I keep a draft e-mail to no one in my Gmail account full of all the funny or resonant names of the fake people who send me spam, purveyors of Vi@gra and Genuine Ro1ex Watches. The fabulous Fabius Akins. Poor Jean P. Conklin and Quincy G. Law, stuffy souls who mean well. Those mysterious and vaguely foreign ladies Wilhelmina Salvemini and Liliana Blondell.

As a child I was a little god, drawing casts of characters out of thin air, then drawing maps of cities for them to live in, the floor plans of their homes, writing out their relationships to one another. It was all like the front matter for a series of unwritten Russian novels. True, the dramatis personae might have made for an oddly lopsided narrative: my creatures were almost always girls, mostly my age or a little older. Boys were boring to draw, and it was hard to differentiate between them. (I also had trouble keeping the male characters straight watching old black-and-white movies --all those suits and fedoras. I’m still not great with faces -- recently I took one of those online tests to determine whether you might have prosopagnosia and scored on the very lowest edge of normal. It’s not as if there’s any cure, anyway.) One of the best gifts I received was the Babysitter’s Club board game, not because the game was any fun -- it was so boring I don’t think we made it through a single round-- but because the game board was a map of Stoneybrook, the town where they all lived. (A name still apparently in the ready reference section of my memory, with its nice proximity to “Storybook.” Way to go, Ann M. Martin.) I could imagine my own characters running through the backyards, visualize the routes they’d take to get to school.

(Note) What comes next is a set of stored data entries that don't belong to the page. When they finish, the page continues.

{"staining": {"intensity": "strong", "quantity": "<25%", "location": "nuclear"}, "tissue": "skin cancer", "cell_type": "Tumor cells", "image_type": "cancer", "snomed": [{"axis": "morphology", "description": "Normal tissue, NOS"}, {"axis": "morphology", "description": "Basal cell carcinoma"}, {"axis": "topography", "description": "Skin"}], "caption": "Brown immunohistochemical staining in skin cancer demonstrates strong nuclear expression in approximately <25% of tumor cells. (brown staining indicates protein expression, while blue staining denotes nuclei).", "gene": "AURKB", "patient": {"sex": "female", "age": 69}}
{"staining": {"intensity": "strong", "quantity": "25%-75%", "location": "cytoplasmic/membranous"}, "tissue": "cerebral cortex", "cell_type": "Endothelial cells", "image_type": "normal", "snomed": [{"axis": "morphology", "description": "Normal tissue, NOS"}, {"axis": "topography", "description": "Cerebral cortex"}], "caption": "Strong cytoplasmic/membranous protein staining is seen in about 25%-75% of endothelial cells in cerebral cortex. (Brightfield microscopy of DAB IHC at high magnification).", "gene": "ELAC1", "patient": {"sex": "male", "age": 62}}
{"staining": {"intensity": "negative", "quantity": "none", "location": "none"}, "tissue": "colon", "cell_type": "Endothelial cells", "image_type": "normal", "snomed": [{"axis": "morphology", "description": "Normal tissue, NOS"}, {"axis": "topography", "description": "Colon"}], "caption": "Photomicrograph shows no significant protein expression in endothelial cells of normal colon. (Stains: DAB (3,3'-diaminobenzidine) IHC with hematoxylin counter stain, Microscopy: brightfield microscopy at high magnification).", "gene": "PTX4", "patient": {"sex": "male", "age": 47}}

Today, I’m drawn to maps as other people are, helplessly, to any nearby television screen. At night while I wait for sleep, I sometimes pass the time by naming the streets of Chicago in order, Howard to Roosevelt, Michigan out into the alphabet. The rational comprehensibility of Chicago appealed to me when I was considering a move to somewhere I’d never even stayed the night.

I realize that this all may sound profoundly dull -- other kids probably invented worlds full of dragons and duchesses and space aliens. I did some of that too, I guess, but mostly I conjured up the world in which I already lived. It struck me early that we would not have all this forever, so I snuggled up in the texture of the actual and the mundane. How bland, to have been born a writer of realistic fictions.

People who believe in an afterlife may find fantasy more readily at hand, I don’t know. For me, this life is all I’ve got, and I’m constantly bumping up against the limits of my own narrow experience. Even this, here, now, is so frustratingly vast, far beyond one person’s power to know firsthand. You have to get into it in other ways. So I make lists and maps and songs and stories, keeping tabs on the real and the possible until it slips away.